_YOUR GOAL_
Both the line with "left wrist: (609, 543)" and the line with "nose: (218, 200)" in the records below must appear in the output, along with every line between them, exactly and with nothing added.

_SOURCE MATERIAL_
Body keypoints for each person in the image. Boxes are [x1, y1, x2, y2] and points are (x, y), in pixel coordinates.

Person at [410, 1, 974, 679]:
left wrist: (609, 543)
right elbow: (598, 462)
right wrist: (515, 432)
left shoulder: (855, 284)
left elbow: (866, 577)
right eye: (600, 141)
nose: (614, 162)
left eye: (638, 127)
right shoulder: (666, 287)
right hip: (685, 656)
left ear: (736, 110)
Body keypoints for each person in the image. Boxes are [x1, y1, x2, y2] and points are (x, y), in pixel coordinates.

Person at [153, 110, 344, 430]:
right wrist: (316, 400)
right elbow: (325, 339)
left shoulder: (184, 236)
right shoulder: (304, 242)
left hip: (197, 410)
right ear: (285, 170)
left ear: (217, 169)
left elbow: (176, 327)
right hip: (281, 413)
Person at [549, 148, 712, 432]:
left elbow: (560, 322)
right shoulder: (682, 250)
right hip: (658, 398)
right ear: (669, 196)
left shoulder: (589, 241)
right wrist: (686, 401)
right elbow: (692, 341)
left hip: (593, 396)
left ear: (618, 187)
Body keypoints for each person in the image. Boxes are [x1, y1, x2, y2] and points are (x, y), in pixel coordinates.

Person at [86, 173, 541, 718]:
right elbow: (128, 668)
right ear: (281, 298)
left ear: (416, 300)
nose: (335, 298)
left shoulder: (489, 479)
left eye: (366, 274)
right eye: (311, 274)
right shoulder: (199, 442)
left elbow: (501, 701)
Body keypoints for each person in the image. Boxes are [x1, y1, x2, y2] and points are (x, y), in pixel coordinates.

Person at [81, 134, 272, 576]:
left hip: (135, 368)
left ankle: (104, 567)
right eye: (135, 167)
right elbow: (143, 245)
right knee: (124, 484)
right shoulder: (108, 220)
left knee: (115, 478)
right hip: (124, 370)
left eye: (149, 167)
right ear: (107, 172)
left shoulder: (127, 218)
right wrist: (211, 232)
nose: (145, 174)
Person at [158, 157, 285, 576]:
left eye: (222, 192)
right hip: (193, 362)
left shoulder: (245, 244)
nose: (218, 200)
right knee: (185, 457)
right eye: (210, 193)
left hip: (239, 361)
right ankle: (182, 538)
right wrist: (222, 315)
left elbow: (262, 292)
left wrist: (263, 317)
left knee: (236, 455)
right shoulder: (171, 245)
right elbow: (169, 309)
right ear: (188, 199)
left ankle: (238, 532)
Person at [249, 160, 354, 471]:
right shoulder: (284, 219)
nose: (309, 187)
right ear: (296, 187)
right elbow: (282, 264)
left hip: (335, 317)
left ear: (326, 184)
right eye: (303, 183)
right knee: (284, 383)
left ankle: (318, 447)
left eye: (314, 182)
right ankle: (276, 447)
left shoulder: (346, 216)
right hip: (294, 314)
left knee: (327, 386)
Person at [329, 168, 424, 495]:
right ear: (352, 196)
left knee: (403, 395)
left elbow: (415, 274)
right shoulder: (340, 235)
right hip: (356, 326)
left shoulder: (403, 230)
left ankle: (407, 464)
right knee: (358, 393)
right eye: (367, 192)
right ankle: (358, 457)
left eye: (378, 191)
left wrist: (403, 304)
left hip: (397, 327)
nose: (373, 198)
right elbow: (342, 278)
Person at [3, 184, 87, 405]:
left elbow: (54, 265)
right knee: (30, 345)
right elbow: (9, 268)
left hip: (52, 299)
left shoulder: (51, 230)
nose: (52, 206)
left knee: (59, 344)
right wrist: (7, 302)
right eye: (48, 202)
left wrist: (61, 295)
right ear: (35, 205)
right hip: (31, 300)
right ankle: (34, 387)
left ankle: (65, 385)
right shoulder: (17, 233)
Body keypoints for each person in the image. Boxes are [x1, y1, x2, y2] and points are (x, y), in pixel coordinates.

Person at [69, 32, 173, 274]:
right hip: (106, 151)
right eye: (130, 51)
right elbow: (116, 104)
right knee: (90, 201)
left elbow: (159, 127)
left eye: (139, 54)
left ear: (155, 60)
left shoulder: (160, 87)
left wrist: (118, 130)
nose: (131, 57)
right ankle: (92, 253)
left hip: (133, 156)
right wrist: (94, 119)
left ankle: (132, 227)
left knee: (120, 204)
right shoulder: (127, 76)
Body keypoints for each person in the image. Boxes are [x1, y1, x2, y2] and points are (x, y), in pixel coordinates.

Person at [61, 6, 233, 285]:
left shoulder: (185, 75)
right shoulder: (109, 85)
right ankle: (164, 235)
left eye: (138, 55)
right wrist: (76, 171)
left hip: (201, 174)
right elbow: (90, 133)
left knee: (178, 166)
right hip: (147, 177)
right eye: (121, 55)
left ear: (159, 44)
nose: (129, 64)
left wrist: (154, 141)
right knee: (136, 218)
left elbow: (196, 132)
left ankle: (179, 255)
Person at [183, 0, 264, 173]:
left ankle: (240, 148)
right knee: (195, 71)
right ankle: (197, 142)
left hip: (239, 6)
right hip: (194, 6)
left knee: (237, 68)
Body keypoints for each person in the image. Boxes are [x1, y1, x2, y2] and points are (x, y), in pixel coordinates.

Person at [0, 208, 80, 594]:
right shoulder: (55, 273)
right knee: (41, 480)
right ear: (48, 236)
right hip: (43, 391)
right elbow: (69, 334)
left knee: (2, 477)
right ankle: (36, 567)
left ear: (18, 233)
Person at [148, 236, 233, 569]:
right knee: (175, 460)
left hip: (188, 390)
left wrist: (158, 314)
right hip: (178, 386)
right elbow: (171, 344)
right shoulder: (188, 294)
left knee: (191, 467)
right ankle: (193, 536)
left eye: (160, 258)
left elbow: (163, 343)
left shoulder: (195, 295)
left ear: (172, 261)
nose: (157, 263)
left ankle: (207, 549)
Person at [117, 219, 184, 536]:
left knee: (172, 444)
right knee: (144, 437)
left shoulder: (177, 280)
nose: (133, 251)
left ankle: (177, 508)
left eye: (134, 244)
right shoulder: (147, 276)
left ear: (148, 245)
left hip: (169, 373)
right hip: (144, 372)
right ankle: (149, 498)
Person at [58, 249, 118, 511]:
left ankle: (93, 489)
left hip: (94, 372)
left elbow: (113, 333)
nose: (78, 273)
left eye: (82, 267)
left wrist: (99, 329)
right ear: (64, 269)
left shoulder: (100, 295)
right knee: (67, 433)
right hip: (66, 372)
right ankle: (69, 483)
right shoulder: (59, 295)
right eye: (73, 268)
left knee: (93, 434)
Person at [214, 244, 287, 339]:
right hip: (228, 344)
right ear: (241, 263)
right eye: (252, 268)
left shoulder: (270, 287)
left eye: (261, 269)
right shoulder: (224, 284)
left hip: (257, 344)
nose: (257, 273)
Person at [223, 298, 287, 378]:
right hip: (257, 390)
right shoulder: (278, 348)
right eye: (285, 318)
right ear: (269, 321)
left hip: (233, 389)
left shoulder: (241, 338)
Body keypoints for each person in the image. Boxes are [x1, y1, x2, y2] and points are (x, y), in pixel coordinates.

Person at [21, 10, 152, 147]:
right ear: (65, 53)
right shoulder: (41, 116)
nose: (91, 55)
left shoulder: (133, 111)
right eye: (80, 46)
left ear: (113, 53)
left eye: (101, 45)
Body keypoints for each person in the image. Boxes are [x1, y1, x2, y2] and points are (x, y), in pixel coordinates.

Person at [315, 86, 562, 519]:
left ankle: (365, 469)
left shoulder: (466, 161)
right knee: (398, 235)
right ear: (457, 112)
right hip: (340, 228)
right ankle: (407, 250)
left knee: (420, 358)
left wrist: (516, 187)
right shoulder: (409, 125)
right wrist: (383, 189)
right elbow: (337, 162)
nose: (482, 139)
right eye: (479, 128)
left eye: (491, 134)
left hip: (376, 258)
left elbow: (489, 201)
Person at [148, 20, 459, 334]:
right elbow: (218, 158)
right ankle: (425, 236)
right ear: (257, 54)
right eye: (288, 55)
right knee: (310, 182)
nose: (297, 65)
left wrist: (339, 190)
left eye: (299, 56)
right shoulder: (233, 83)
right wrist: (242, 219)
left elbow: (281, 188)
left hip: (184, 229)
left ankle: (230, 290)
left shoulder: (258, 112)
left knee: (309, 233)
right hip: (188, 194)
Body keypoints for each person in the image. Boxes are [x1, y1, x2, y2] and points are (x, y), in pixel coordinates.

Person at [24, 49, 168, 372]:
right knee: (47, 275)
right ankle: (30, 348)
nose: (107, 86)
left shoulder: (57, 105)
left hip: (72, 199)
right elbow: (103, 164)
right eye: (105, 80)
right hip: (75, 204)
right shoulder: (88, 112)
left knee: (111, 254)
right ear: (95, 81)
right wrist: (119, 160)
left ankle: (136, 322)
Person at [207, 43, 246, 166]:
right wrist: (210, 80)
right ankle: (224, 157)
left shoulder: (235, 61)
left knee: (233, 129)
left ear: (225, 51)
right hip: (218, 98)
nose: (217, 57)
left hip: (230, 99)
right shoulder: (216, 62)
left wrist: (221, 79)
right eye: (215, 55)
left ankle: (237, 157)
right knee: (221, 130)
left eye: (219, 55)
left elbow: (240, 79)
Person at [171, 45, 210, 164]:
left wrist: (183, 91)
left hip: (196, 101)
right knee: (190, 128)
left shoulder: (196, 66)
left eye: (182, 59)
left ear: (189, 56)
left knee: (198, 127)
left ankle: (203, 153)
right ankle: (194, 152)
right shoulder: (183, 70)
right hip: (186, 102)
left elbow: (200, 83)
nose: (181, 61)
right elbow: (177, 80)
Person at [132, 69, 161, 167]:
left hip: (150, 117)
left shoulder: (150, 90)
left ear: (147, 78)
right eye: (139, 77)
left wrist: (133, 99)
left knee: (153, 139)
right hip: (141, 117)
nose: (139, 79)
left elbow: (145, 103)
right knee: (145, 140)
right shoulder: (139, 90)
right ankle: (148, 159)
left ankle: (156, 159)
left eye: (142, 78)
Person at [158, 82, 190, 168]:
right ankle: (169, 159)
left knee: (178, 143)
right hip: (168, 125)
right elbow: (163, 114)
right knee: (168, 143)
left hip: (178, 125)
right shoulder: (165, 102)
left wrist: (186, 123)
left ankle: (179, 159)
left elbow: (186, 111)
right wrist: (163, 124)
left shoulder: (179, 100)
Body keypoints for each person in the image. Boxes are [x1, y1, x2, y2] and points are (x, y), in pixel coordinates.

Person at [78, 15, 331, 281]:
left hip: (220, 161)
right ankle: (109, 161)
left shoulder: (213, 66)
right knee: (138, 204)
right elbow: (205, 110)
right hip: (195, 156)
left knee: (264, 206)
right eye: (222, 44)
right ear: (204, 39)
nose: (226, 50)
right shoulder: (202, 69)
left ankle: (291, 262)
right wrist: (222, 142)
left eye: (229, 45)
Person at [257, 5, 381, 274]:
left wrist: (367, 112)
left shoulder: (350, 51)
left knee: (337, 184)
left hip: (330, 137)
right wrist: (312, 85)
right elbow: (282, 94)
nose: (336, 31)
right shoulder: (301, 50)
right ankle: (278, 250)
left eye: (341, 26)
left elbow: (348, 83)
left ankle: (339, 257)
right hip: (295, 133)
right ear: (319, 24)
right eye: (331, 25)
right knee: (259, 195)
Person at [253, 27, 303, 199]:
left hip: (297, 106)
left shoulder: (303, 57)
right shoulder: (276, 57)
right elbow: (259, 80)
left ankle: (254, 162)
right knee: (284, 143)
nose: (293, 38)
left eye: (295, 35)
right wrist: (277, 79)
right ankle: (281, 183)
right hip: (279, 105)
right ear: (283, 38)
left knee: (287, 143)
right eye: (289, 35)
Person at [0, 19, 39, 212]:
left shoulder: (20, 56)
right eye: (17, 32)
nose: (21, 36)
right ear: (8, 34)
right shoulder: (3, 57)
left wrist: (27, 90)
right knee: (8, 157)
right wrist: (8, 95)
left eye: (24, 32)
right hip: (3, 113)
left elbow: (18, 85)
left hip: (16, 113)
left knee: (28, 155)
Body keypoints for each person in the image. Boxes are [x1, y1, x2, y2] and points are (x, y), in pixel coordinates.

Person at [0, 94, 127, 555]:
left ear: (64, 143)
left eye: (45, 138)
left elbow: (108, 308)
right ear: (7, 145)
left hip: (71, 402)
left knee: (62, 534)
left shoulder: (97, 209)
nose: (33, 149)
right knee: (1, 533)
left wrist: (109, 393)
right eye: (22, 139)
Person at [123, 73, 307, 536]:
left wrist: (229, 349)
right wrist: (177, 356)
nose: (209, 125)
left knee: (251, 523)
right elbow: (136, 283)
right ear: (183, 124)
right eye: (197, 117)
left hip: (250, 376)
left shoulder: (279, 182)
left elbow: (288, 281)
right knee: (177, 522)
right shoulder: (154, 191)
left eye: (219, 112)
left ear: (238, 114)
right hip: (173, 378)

_RESULT FOR THIS EXERCISE_
left wrist: (609, 543)
right elbow: (598, 462)
right wrist: (515, 432)
left shoulder: (855, 284)
left elbow: (866, 577)
right eye: (600, 141)
nose: (614, 162)
left eye: (638, 127)
right shoulder: (666, 287)
right hip: (685, 656)
left ear: (736, 110)
Body keypoints for each person in the image. Boxes are [x1, y1, x2, y2] and points are (x, y), in pixel coordinates.

Person at [153, 110, 344, 430]:
right wrist: (316, 400)
right elbow: (325, 339)
left shoulder: (184, 236)
right shoulder: (304, 242)
left hip: (197, 410)
right ear: (285, 170)
left ear: (217, 169)
left elbow: (176, 327)
right hip: (281, 413)
Person at [549, 148, 712, 432]:
left elbow: (560, 322)
right shoulder: (682, 250)
right hip: (658, 398)
right ear: (669, 196)
left shoulder: (589, 241)
right wrist: (686, 401)
right elbow: (692, 341)
left hip: (593, 396)
left ear: (618, 187)
Body keypoints for each person in the image. Boxes are [x1, y1, x2, y2] and points are (x, y), in pixel coordinates.

Person at [86, 173, 541, 718]:
right elbow: (128, 668)
right ear: (281, 298)
left ear: (416, 300)
nose: (335, 298)
left shoulder: (489, 479)
left eye: (366, 274)
right eye: (311, 274)
right shoulder: (199, 442)
left elbow: (501, 701)
Body keypoints for each person in the image. Boxes are [x1, y1, x2, y2] and points are (x, y), in pixel coordinates.

Person at [81, 134, 272, 576]:
left hip: (135, 368)
left ankle: (104, 567)
right eye: (135, 167)
right elbow: (143, 245)
right knee: (124, 484)
right shoulder: (108, 220)
left knee: (115, 478)
right hip: (124, 370)
left eye: (149, 167)
right ear: (107, 172)
left shoulder: (127, 218)
right wrist: (211, 232)
nose: (145, 174)
Person at [158, 157, 285, 576]:
left eye: (222, 192)
right hip: (193, 362)
left shoulder: (245, 244)
nose: (218, 200)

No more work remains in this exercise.